SI VOUS AVEZ RÉPONDU « OUI » AUX QUESTIONS ÉNUMÉRÉES CI DESSUS, VOICI COMMENT LE PROJET PEUT VOUS AIDER
COMMENT PUIS-JE PARTICIPER À CE PROJET?
Vous pouvez appeler directement les travailleurs du Projet de justice pénale ou demander de participer au projet par l’entremise du Programme d'aide aux victimes et aux témoins, du policier-enquêteur, de votre avocat de la défense ou du procureur de la Couronne auquel le dossier a été confié. Gardez cependant à l’esprit que la participation à ce projet est volontaire, à la fois pour vous et pour la victime. La démarche est lancée seulement si les deux parties choisissent d’y participer.
SUIS-JE OBLIGÉ DE RENCONTRER LE CONTREVENANT?

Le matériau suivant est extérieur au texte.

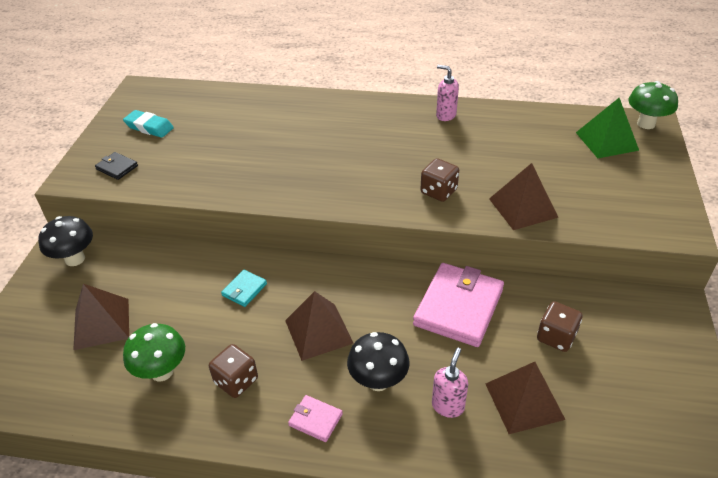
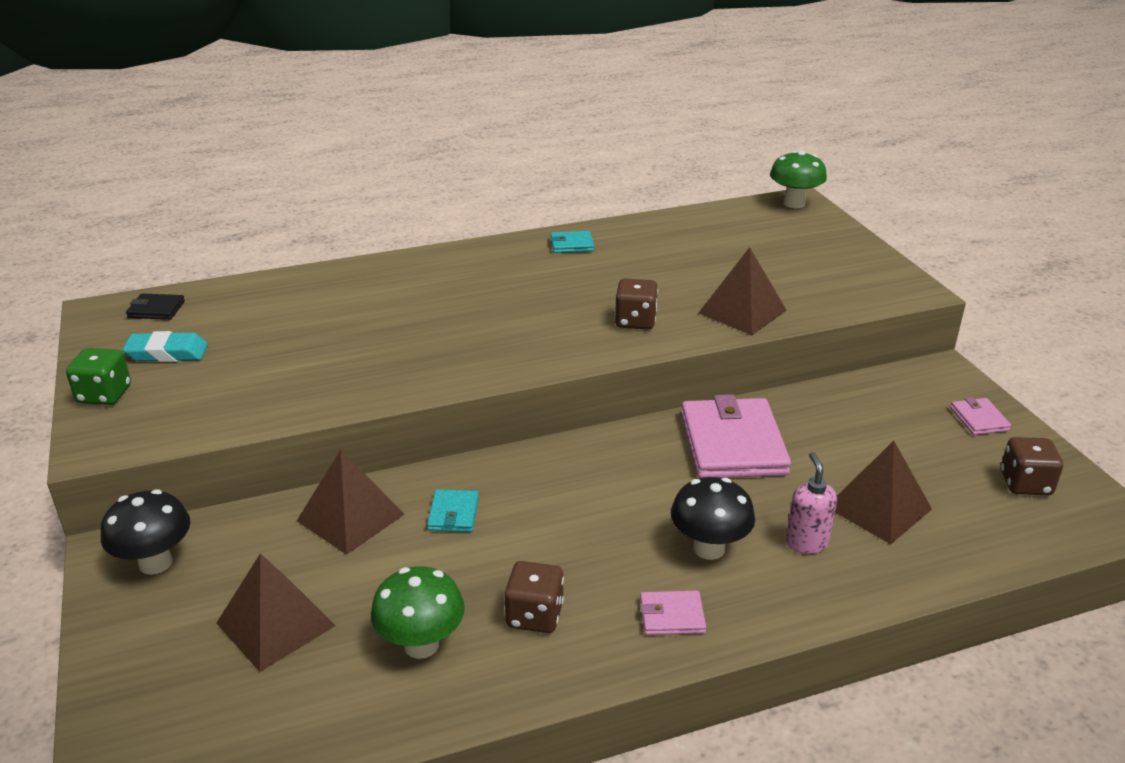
camera: 30 degrees left, 10 degrees down
black wallet [95,152,138,180] -> black wallet moved to [126,293,185,320]
brown pyramid [285,291,354,361] -> brown pyramid moved to [297,450,405,555]
pink soap dispenser [436,65,459,121] -> turquoise wallet [550,231,594,253]
brown dice [537,301,582,352] -> brown dice moved to [1001,437,1063,495]
green pyramid [576,98,639,158] -> none
none -> green dice [66,348,131,405]
none -> pink wallet [950,397,1011,435]

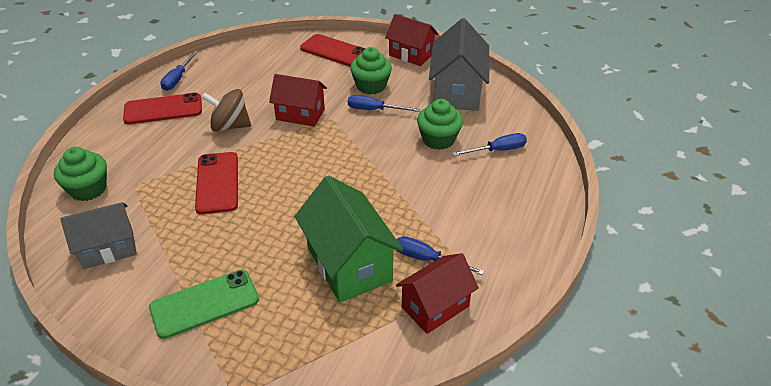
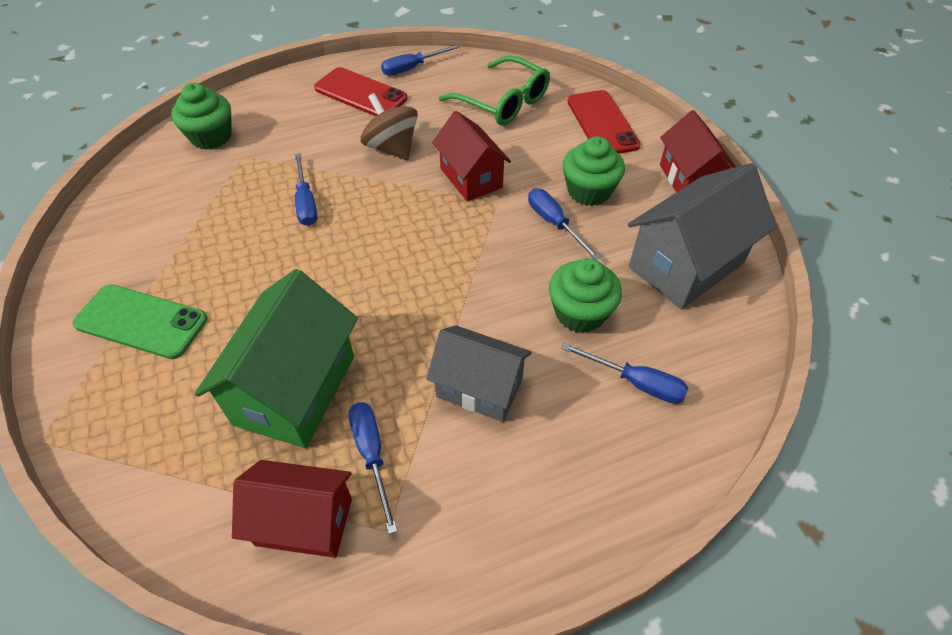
camera: 45 degrees right, 10 degrees up
grey house [61,202,137,269] -> grey house moved to [426,326,532,422]
red phone [195,152,238,214] -> blue screwdriver [295,153,317,226]
none -> green glasses [439,56,550,126]

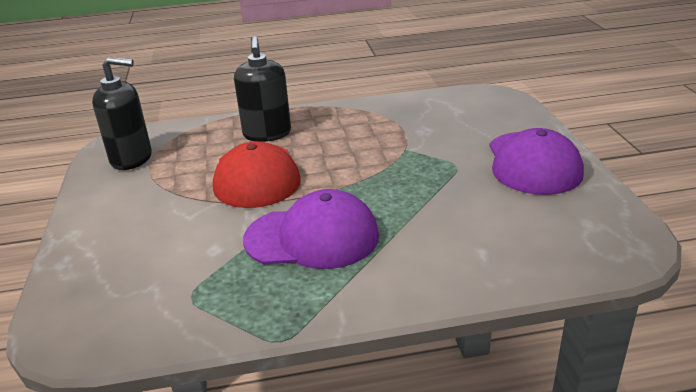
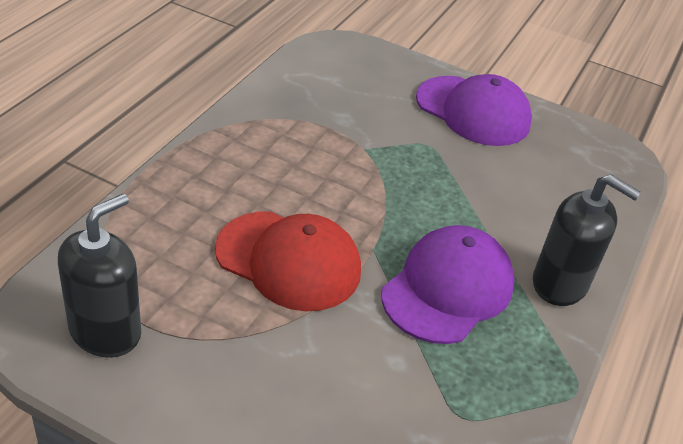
camera: 60 degrees left, 10 degrees up
black soap dispenser [234,36,291,142] -> black soap dispenser moved to [533,174,641,306]

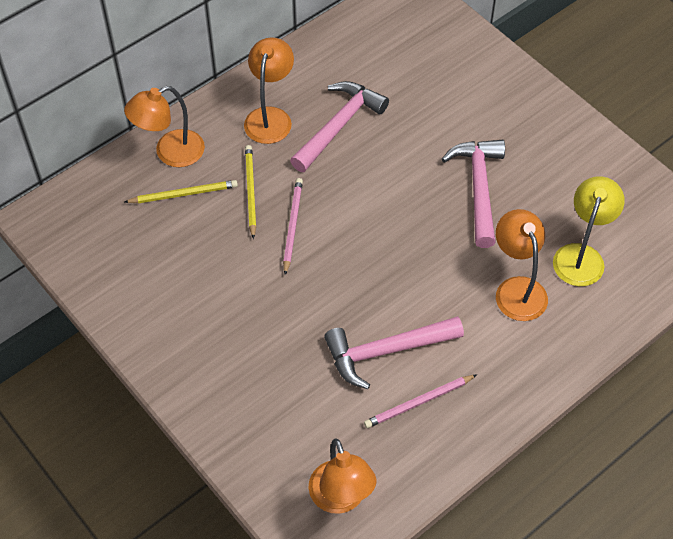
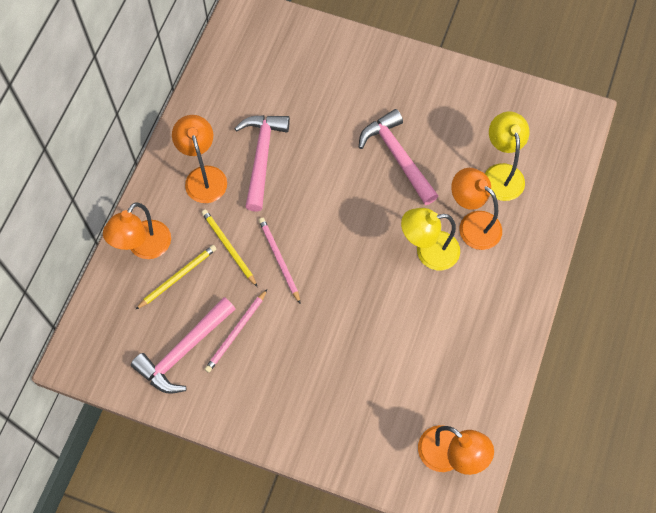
camera: 30 degrees left, 10 degrees up
pink hammer [324,316,464,389] -> pink hammer moved to [131,297,235,394]
pink pencil [364,375,476,428] -> pink pencil moved to [205,290,267,373]
none -> yellow lamp [401,208,460,270]

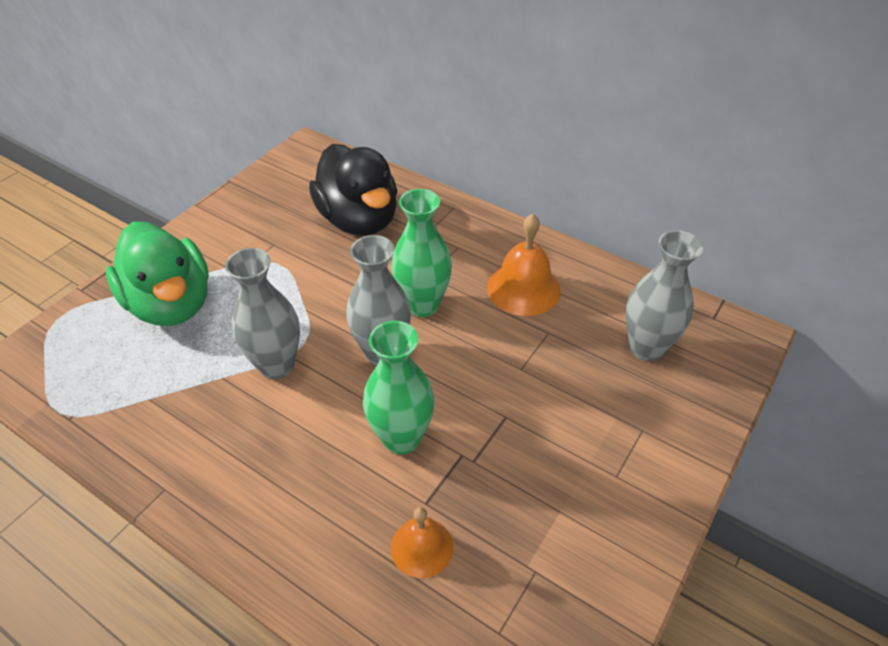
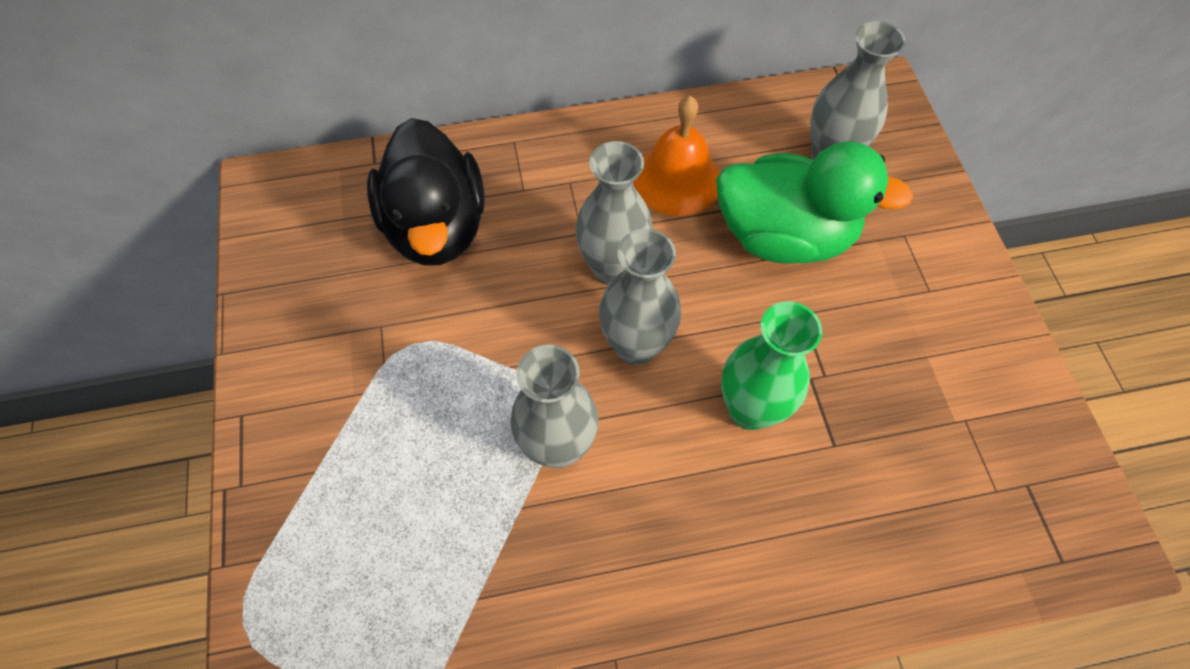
camera: 45 degrees left, 15 degrees up
green duck [106,222,209,326] -> green duck moved to [716,141,913,264]
black duck [309,144,397,236] -> black duck turned 60 degrees clockwise [367,118,485,265]
green vase [391,189,452,317] -> grey vase [575,141,653,285]
orange bell [391,507,453,578] -> none

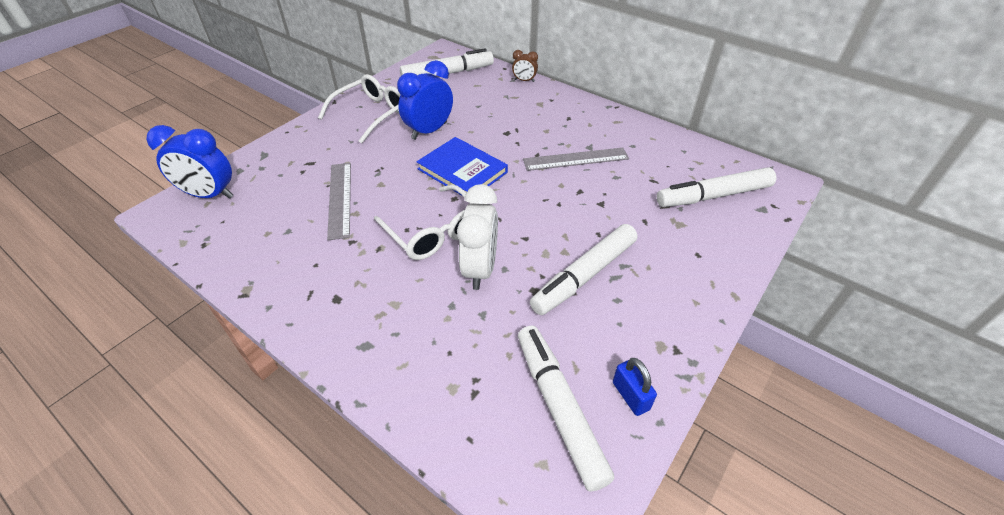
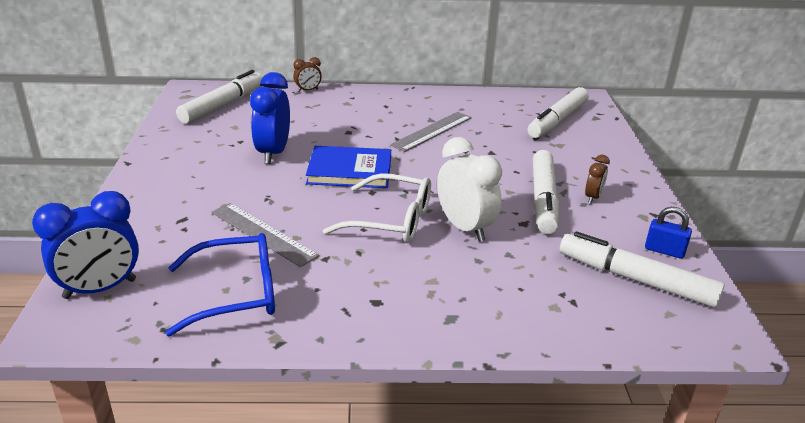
camera: 40 degrees left, 15 degrees down
white glasses [318,74,400,143] -> none
none -> blue glasses [165,233,275,336]
none -> brown clock [585,155,610,203]

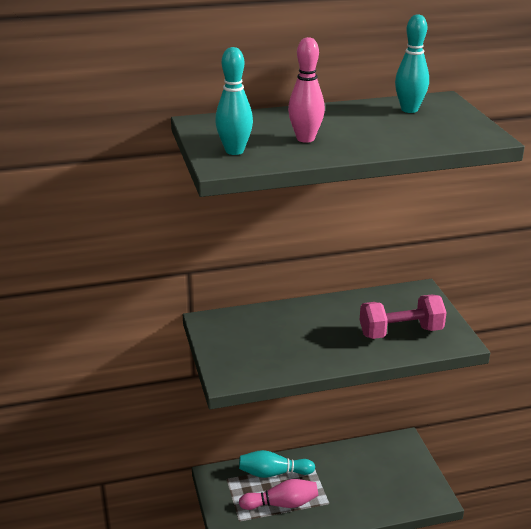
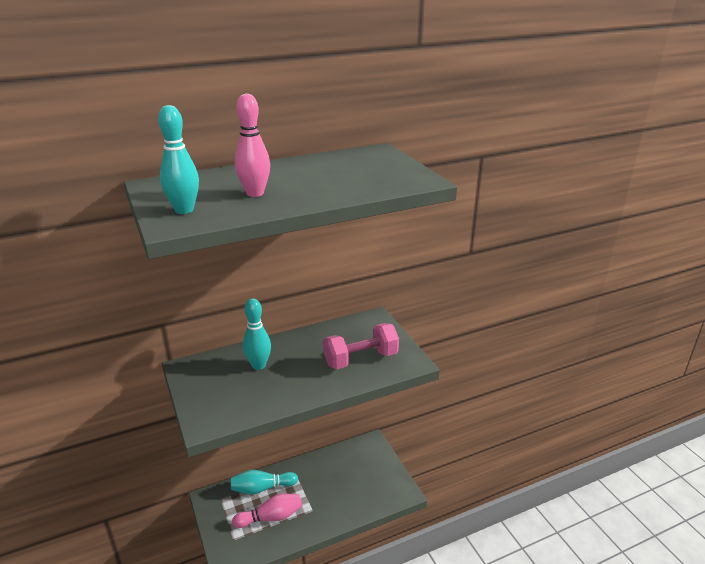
camera: 10 degrees left, 0 degrees up
turquoise bowling pin [395,14,429,113] -> turquoise bowling pin moved to [243,298,271,370]

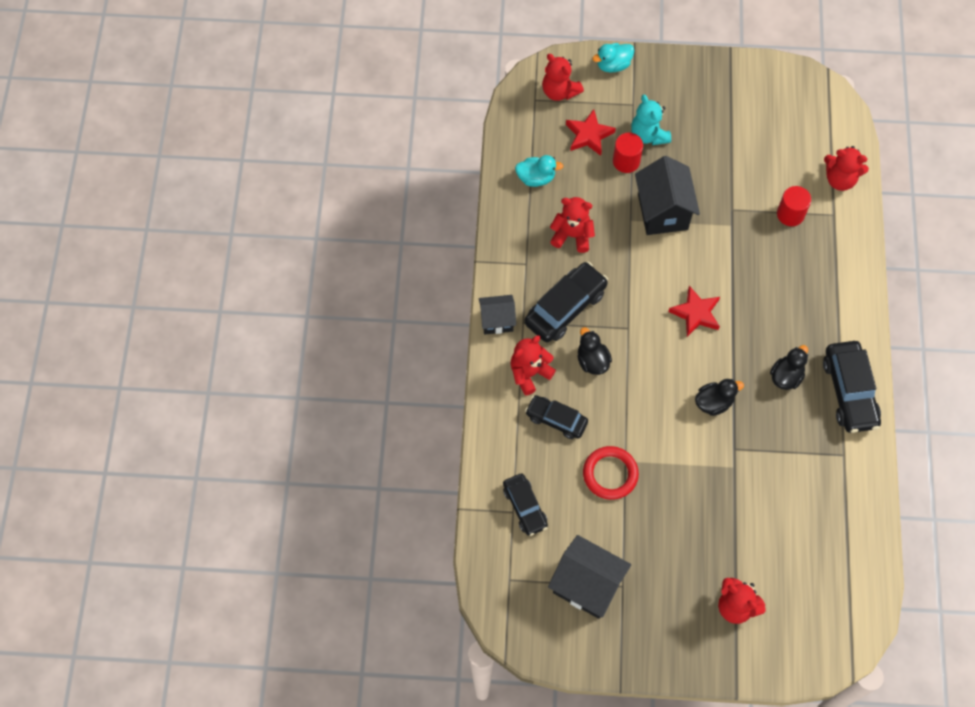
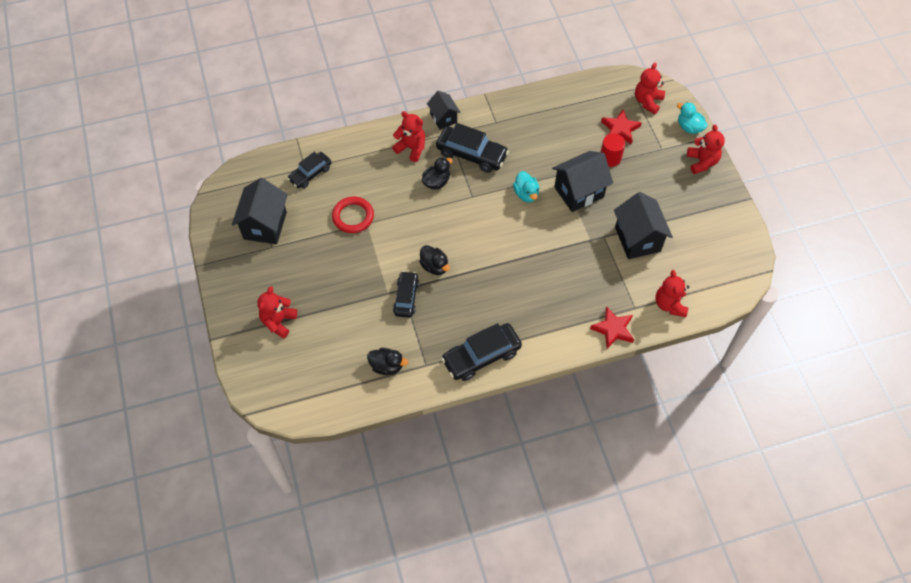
camera: 70 degrees right, 5 degrees down
turquoise duck [515,155,563,187] -> turquoise duck moved to [513,171,539,203]
black car [525,395,588,439] -> black car moved to [393,271,419,318]
red teddy bear [550,197,595,253] -> red teddy bear moved to [687,124,725,174]
turquoise teddy bear [631,94,671,145] -> none
red star [668,286,720,337] -> red star moved to [590,306,634,349]
black duck [770,345,808,390] -> black duck moved to [367,348,408,375]
red cylinder [777,186,811,226] -> none
none -> black house [614,192,673,259]

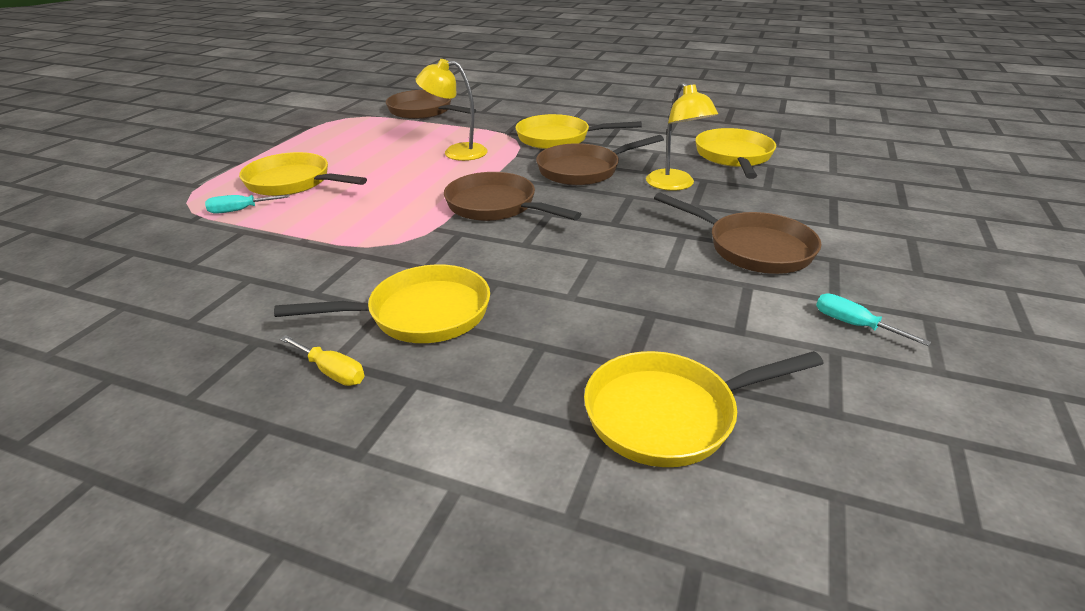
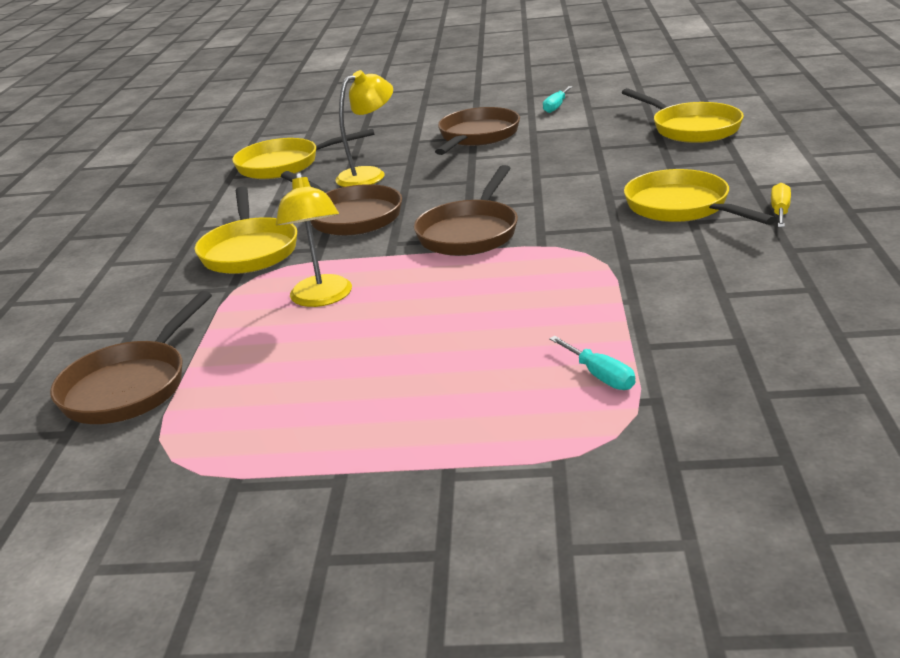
camera: 105 degrees left, 5 degrees down
yellow pan [239,152,367,196] -> none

Non. La rencontre entre victime et contrevenant a seulement lieu si les parties souhaitent se rencontrer en personne. Si elles choisissent de ne pas se rencontrer, d’autres moyens permettant d’assurer la communication entre les parties sont mis en œuvre. Ces moyens peuvent notamment prendre la forme d’un simple échange verbal réalisé par l’intermédiaire du travailleur en service social individualisé, d’un échange de lettres ou d’entrevues enregistrées sur bande vidéo.
S’ATTEND-T-ON À CE QUE JE PARDONNE AU CONTREVENANT ?
Non. Bien qu’il soit beau de pouvoir pardonner, nous croyons fermement que le pardon fait partie du cheminement personnel d’un individu. Par conséquent, on ne doit ni l’exiger ni s’y attendre de la part d’un participant ou d’une participante.
MA PARTICIPATION AURA-T-ELLE UNE INCIDENCE SUR LA PEINE IMPOSÉE AU CONTREVENANT ?
La responsabilité de déterminer la peine qui vous sera imposée revient au juge seul. Si vous et vos victimes en arrivez à un Protocole de règlement, ce protocole peut être présenté au juge afin qu’il ou elle en tienne compte lors du prononcé de la sentence. Habituellement, les juges reconnaissent le fait qu’une personne accusée accepte la responsabilité des gestes qu’elle a posés, entreprenne une réflexion sur les origines du comportement fautif et tente, du mieux qu’elle le peut, pour remédier au mal commis.